▸ **WHAT YOU NEED TO DO**
Search the entries below. Return every line that has "library" in it.

+++ EXCERPTED RECORDS +++

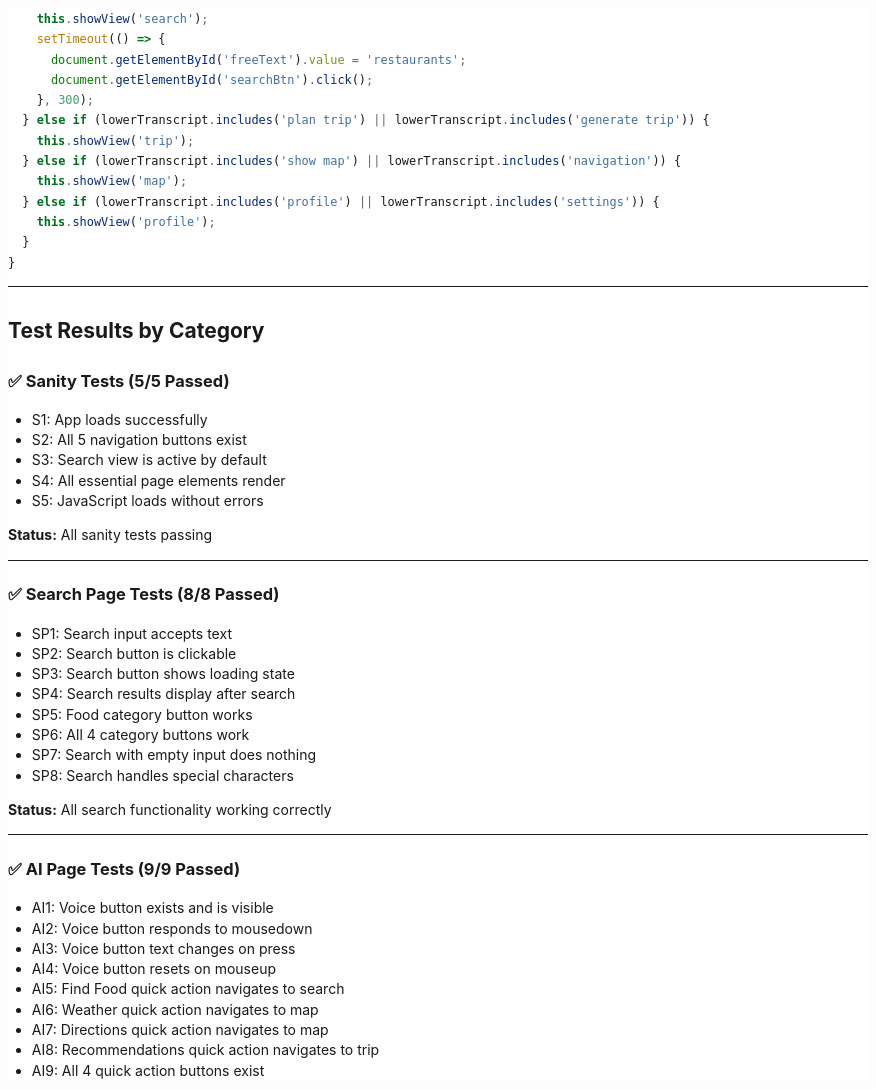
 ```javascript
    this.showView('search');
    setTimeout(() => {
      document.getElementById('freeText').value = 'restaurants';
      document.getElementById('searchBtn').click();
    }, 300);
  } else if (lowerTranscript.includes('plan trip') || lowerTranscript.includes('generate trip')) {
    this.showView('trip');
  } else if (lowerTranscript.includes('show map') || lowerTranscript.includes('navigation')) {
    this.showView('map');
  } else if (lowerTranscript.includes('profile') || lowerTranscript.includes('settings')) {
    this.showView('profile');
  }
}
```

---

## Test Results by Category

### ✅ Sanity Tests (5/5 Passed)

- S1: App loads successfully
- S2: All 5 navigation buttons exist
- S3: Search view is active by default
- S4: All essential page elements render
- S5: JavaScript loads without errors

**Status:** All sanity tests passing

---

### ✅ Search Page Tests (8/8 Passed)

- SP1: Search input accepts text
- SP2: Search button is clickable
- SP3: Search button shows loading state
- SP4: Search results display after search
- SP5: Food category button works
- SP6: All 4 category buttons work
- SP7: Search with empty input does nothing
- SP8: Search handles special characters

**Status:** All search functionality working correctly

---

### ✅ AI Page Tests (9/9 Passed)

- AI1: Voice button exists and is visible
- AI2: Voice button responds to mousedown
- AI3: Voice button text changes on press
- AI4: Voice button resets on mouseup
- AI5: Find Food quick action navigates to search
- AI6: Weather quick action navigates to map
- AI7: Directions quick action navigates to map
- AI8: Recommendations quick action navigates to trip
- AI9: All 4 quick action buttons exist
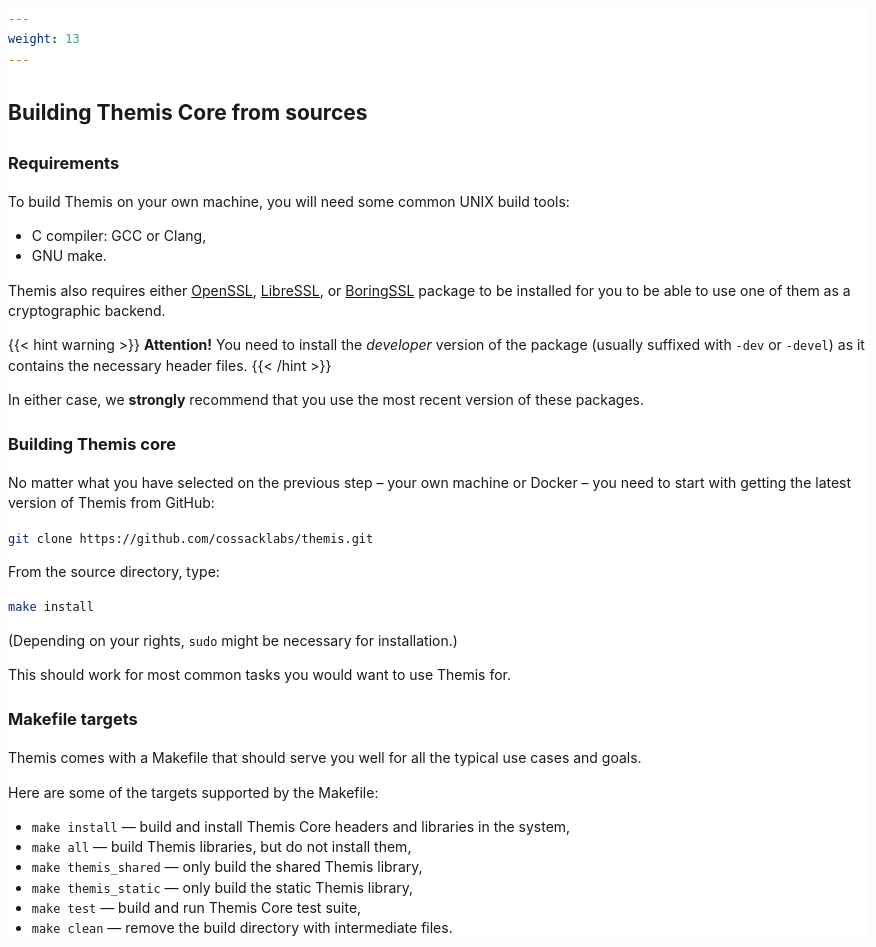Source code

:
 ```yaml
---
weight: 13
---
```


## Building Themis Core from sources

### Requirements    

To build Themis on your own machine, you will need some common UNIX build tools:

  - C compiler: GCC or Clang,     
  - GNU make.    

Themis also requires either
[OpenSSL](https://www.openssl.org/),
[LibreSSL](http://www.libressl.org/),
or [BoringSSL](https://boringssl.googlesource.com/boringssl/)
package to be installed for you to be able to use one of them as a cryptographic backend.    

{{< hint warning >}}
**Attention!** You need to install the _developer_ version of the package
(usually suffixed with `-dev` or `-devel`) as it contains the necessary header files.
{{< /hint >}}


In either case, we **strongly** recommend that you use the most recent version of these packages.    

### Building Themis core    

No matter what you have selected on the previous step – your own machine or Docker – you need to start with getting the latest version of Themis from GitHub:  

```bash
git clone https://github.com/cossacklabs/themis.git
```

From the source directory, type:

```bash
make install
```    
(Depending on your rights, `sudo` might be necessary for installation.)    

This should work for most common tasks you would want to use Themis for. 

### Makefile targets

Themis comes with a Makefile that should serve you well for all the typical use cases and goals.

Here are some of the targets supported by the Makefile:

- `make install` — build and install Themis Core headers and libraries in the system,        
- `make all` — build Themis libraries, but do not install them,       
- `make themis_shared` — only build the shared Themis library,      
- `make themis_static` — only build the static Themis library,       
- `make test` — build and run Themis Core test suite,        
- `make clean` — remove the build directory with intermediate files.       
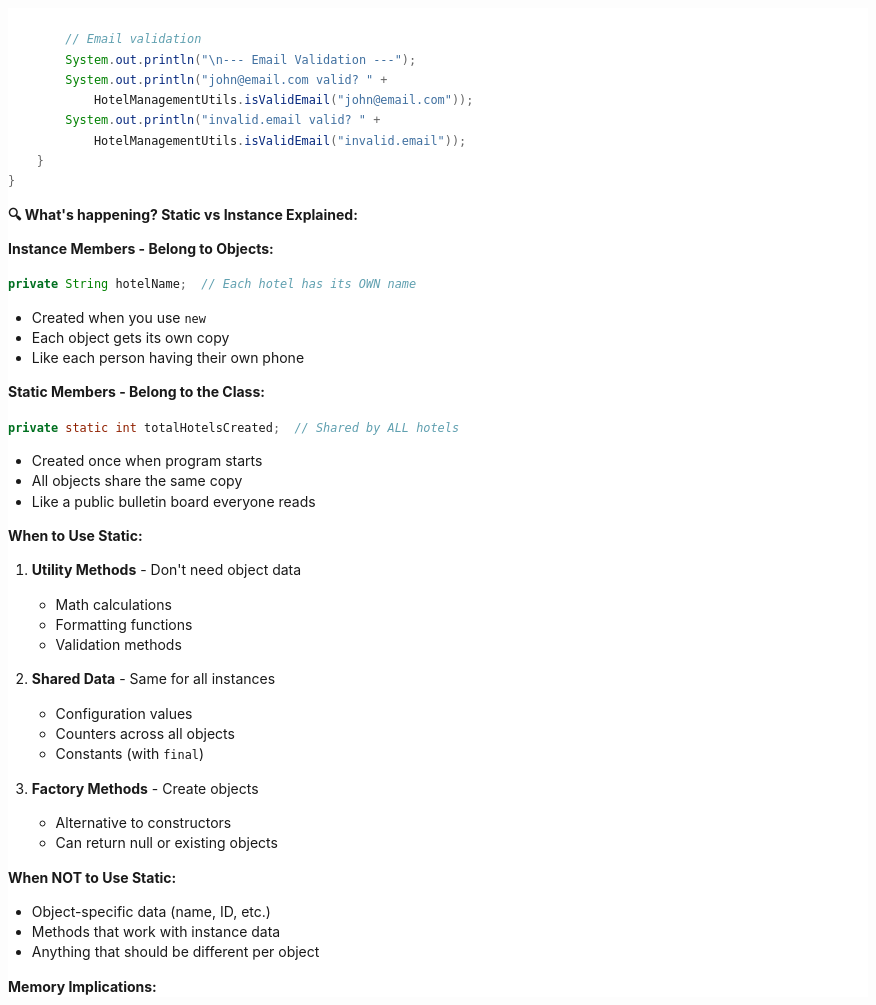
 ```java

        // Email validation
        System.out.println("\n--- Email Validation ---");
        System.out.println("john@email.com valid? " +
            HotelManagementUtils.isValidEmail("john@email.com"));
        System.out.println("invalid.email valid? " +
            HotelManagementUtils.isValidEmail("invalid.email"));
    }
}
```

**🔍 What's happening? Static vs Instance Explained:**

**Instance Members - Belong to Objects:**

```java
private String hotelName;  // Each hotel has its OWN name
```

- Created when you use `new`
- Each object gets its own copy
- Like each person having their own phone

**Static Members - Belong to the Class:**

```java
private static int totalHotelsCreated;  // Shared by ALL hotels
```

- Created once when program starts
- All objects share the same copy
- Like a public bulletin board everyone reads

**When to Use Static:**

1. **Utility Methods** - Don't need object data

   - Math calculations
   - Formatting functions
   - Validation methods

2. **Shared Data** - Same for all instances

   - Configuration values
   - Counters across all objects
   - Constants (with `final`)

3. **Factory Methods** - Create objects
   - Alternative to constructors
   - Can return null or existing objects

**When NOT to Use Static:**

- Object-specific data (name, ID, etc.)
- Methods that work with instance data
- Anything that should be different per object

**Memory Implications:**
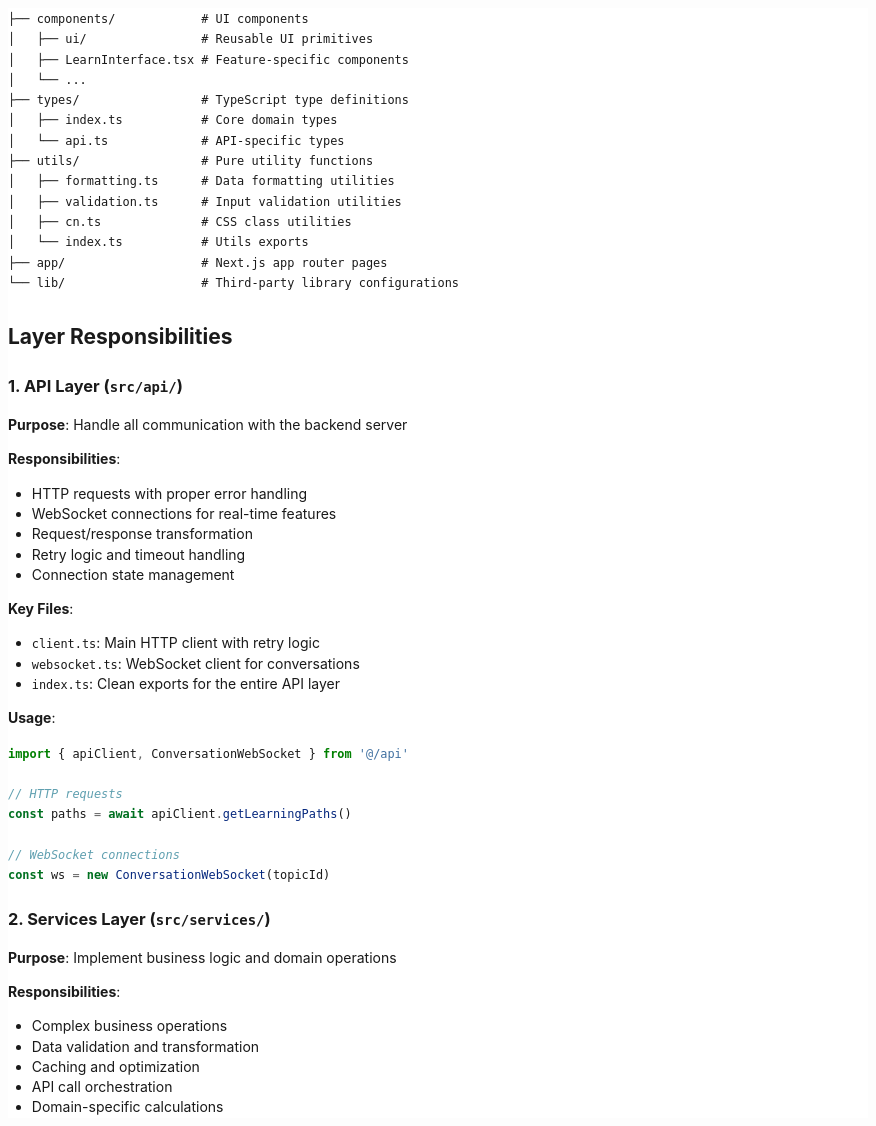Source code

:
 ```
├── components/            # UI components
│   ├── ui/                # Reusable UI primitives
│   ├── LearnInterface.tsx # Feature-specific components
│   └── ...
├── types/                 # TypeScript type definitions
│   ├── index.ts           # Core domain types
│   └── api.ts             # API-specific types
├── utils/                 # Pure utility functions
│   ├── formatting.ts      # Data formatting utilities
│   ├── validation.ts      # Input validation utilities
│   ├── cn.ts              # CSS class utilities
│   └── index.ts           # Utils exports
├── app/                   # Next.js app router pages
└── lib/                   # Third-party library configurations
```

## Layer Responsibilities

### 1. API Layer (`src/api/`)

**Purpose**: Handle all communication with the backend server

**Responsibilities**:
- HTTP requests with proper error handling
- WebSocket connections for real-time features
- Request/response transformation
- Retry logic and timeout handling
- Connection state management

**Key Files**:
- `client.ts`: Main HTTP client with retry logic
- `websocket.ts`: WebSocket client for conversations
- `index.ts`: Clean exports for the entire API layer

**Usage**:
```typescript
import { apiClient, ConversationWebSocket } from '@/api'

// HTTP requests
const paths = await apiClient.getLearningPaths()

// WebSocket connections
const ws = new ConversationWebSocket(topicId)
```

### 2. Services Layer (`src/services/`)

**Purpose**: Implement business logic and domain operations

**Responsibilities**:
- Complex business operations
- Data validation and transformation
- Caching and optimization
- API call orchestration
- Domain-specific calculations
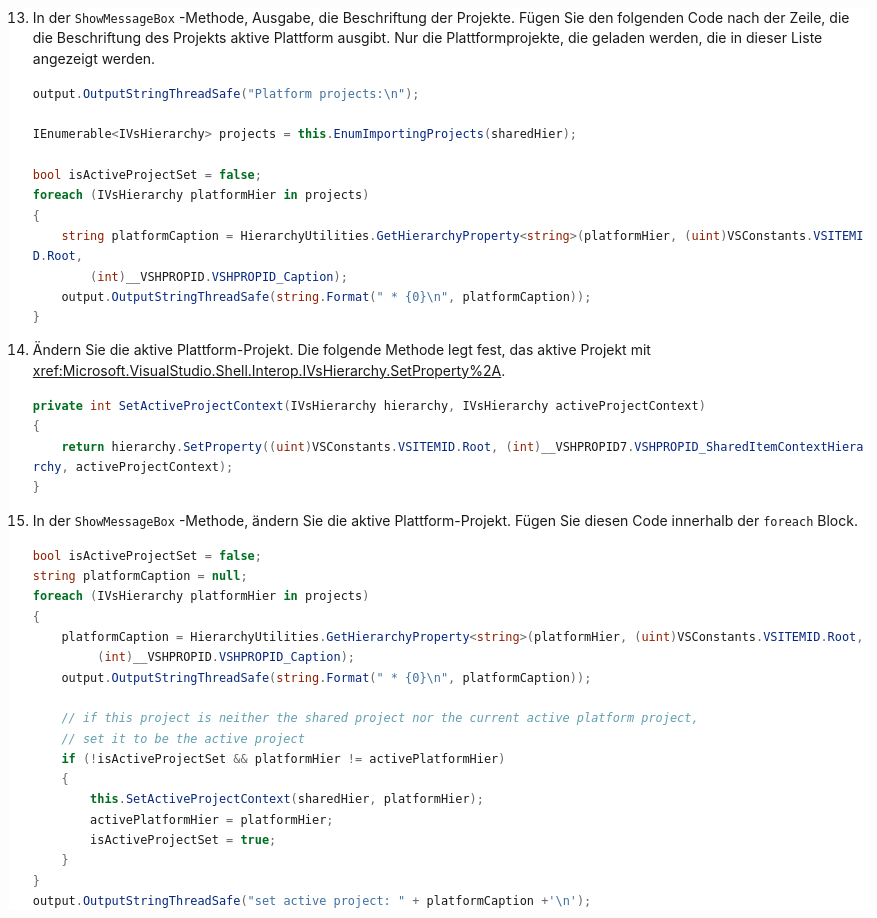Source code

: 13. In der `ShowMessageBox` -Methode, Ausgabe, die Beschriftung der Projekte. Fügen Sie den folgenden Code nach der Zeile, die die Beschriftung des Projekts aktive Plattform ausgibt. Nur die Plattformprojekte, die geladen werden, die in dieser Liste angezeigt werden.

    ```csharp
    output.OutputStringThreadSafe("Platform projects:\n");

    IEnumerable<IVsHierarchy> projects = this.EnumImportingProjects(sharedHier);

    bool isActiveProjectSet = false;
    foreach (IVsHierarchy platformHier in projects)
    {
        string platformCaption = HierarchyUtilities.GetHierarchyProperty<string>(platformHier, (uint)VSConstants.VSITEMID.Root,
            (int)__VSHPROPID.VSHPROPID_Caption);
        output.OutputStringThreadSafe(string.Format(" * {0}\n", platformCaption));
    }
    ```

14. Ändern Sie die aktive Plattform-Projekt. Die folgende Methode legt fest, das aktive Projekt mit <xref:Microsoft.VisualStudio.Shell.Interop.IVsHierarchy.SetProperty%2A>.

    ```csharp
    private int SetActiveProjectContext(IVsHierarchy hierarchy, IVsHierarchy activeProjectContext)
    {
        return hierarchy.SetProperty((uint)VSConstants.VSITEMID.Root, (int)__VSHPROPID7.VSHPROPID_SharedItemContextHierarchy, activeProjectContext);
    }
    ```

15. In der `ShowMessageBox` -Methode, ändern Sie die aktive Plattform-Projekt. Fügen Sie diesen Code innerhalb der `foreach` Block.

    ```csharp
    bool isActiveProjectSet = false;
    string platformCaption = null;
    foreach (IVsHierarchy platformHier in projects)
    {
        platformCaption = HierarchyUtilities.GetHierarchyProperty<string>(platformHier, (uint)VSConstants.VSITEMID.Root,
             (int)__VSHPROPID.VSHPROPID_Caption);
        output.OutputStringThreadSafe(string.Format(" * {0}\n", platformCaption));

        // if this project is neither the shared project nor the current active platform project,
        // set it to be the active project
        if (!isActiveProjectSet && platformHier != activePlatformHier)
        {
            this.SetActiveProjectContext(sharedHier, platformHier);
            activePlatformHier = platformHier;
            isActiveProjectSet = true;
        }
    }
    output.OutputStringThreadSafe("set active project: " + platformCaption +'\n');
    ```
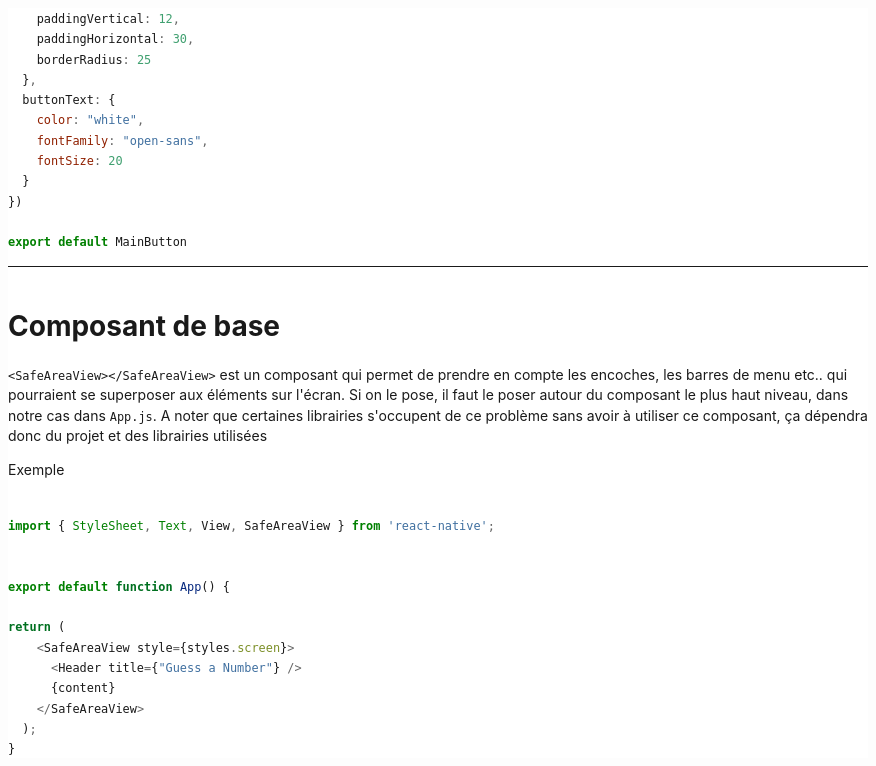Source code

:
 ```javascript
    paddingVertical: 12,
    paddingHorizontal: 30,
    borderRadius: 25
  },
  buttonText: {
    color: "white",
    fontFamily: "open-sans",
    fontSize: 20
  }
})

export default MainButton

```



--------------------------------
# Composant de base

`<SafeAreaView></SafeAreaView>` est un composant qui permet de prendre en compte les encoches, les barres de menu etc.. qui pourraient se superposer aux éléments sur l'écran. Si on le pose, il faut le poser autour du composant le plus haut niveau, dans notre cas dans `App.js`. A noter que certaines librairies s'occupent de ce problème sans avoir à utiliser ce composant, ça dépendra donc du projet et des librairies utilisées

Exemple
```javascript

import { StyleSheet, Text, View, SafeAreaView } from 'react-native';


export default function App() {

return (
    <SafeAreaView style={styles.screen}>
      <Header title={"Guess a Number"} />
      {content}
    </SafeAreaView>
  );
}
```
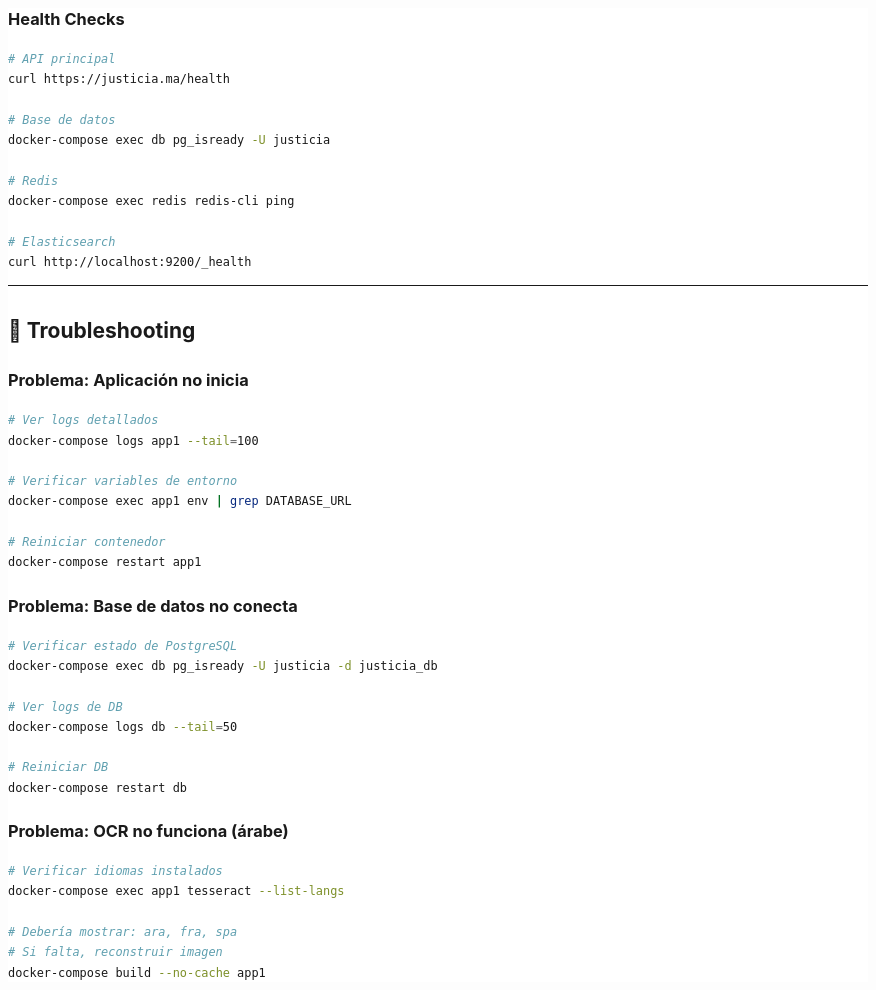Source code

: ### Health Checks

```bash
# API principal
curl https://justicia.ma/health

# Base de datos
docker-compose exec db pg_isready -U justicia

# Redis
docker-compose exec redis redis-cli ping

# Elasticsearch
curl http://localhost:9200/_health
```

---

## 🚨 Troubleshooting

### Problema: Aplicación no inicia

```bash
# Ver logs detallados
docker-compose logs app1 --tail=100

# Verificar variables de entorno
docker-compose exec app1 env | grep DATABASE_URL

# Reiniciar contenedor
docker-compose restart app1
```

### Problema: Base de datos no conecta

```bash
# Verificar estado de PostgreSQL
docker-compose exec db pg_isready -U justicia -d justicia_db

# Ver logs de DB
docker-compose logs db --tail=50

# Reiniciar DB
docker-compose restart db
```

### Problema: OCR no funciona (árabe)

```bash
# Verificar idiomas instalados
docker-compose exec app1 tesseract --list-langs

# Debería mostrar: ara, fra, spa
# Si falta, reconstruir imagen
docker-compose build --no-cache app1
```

+++

▸ **EXERCISE OUTPUT**
- `make themis_shared` — only build the shared Themis library,      
- `make themis_static` — only build the static Themis library,       
└── lib/                   # Third-party library configurations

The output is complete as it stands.